Lições do colapso do modelo social liberal

Várias lições importantes podem ser retiradas da experiência em curso de regimes social-liberais.

1. Programas sociais positivos não são sustentáveis sem mudanças estruturais, as quais diminuem a vulnerabilidade externa .

2. Reduzir a vulnerabilidade externa depende da propriedade pública dos sectores económicos estratégicos a fim de evitar fugas de capital, o comportamento típico do capital com base no estrangeiro.

3. Reduzir a vulnerabilidade económica depende de diversificar mercados para longe dos centros imperiais infestados de crises e controlados financeiramente. Maior sustentabilidade económica depende do aprofundamento do mercado interno, aumento do comércio intra-regional e redireccionamento do comércio rumo a regiões de crescimento alto.

4. Despesas sociais são paliativos necessários no imediato mas não vão à raiz da pobreza e dos rendimentos baixos. Programas de distribuição de terra de grande amplitude ligados ao desenvolvimento em grande escala com financiamento e investimento da produção alimentar local e em indústrias internas que complementem e se associem à produção agro-mineral diminuirão a dependência de mercados além-mar e estabilizarão a economia.

5. O controle estatal do comércio estrangeiro e das empregas minerais estratégicas permite a captura do excedente económico para financiar a diversificação económica e a inovação.

6. A integração regional tem de passar das declarações retóricas ao desempenho e prática reais. O presidente Chavez da Venezuela, o principal advogado da integração regional e promotor da Associação Bolivariana da América Latina (ALBA), ainda depende dos mercados dos EUA para 80% da sua venda de petróleo e 70% das receitas de exportação do petróleo, e mais de 50% das suas importações alimentares da Colômbia, cliente militar dos EUA. A integração regional é factível com base no planeamento de investimentos complementares e empreendimentos públicos conjuntos na industrialização de minerais, petróleo e outras commodities primárias.

7. Pactos de segurança entre regimes latino-americanos destinados a reagir às bases militares colombianas dos EUA e à estratégia de militarização estado-unidense também podem ter uma função económica – criar indústrias joint-venture de armamentos e reduzir compras externas.

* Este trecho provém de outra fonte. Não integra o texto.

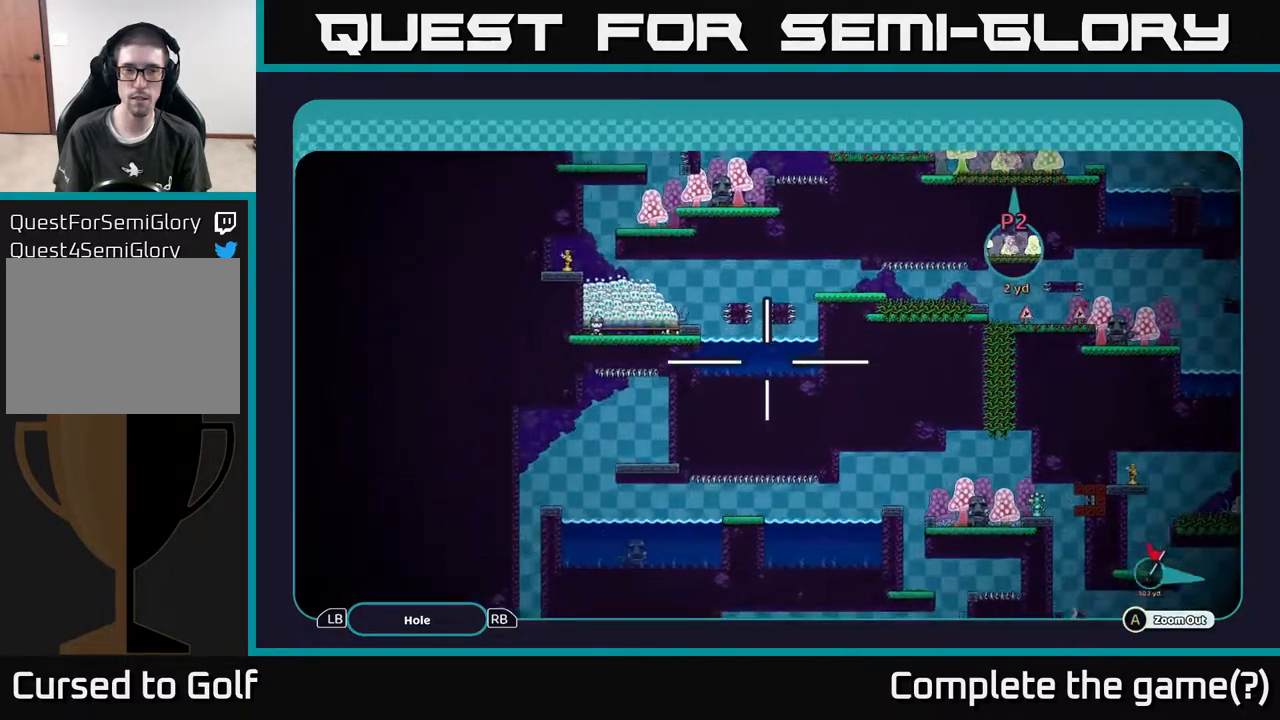
{"buttons": ["A"], "left_stick": "down-left", "right_stick": "center", "events": []}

8. A diversificação do comércio com a Ásia e a diminuição da dependência dos EUA e da UE é necessária mas insuficiente se o conteúdo exportado continuar a ser predominantemente mercadorias primárias. Mudar parceiros comerciais mas perpetuar padrões comerciais de "estilo colonial" não diminuirá a vulnerabilidade. A América Latina, especialmente a Bolívia, Brasil, Peru e Equador, devem insistir em que os seus produtos primários sejam industrializados e seja acrescentado valor antes de serem exportados para a China, Índia, Japão e Coreia.

Em resumo: a actual crise mundial revela as limitações e insustentabilidade das políticas e regimes sociais-liberais. No reconhecimento das vulnerabilidades e da volatilidade jaz o fundamento para uma transformação estrutural completa com base em mudanças na posse da terra, nos padrões comerciais e na propriedade de indústrias estratégicas. A crise actual desacreditou tanto as receitas neoliberais como sociais-liberais e abre a porta para um novo pensamento que liga despesas sociais com propriedade social.